Martin: As a Stay at Home Dad My kid and I spend a lot of time at the Museum of Life and Science. The last time we were there we were lucky enough to see them feeding the Poison Dart Frogs. I asked the lady who was doing the feeding this question and they did not know the answer, so I put it to you…

If you use the poison of the Poison Dart Frog to kill your prey, then consume said prey for dinner, why don’t you then die from the poison? If this poison is so potent it can kill several people I would have thought that there would be enough left in the prey animal to cause you harm, but since the tribes in South America have been using this for eons it is obviously safe. How?

Curtis: The frog with the highest concentration and deadliest poison is the Phyllobates terribilis (actually one of three Phyllobates frogs), generally found in the rainforests of South America. While the frog kills anything that eats it, it’s poison is routinely used by the Embera Indians of western Colombia as the extra special ingredient in blow gun darts. To understand how they are able to then eat the animals killed by the toxin, we have to understand the toxin itself.

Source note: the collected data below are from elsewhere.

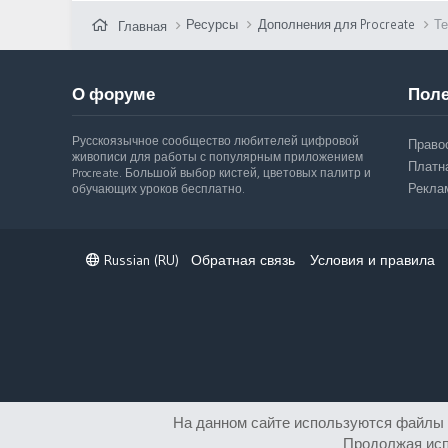
Ресурсы
Дополнения для Procreate
Те
Главная
О форуме
Поле
Русскоязычное сообщество любителей цифровой
Право
живописи для работы с популярным приложением
Платн
Procreate. Большой выбор кистей, цветовых палитр и
Рекла
обучающих уроков бесплатно.
Russian (RU)
Обратная связь
Условия и правила
На данном сайте используются файлы c
Продолжая исп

The toxin is a steroid alkaloid, batrachotoxin. The toxin is nearly an instant killer, attacking the central nervous system and causing paralyzation and heart failure. The poison prevents nerves from electrically transmitting to muscles. But it does have a weakness. Maximum activity for the toxin runs at about 37 degrees Celsius (98.6 degrees Fahrenheit.)

British naval Captain Charles Stuart Cochrane (1) wrote in his journal while travelling through Columbia in 1823-24, “A tiger when hit, runs ten or a dozen yards, staggers, becomes sick, and dies in four or five minutes. A bird is killed as with a bullet; and the arrow and wounded part of the flesh being cut out, the reminder is eaten without danger.” I’m guessing they probably cooked the meat first. Since the tribes of South America don’t keep very detailed records, there is no real way to tell if any untimely deaths have been caused by not properly handling the toxin.

Additional fun fact: the frogs don’t make their own toxin. They eat beetles, insects and plants which contain the poison. The frogs just store it up because of a genetic immunity. The same frogs, raised in a zoo or captivity rather than the rain forest, aren’t poisonous at all.

(1) Cochrane, Capt. Charles Stuart 1825. Journal of a residence and travels in Colombia during the years 1823-1824. In two volumes. London, Henry Colburn, vol. 1, xvi + pp. 524.; vol. 2, xvii + pp. 517.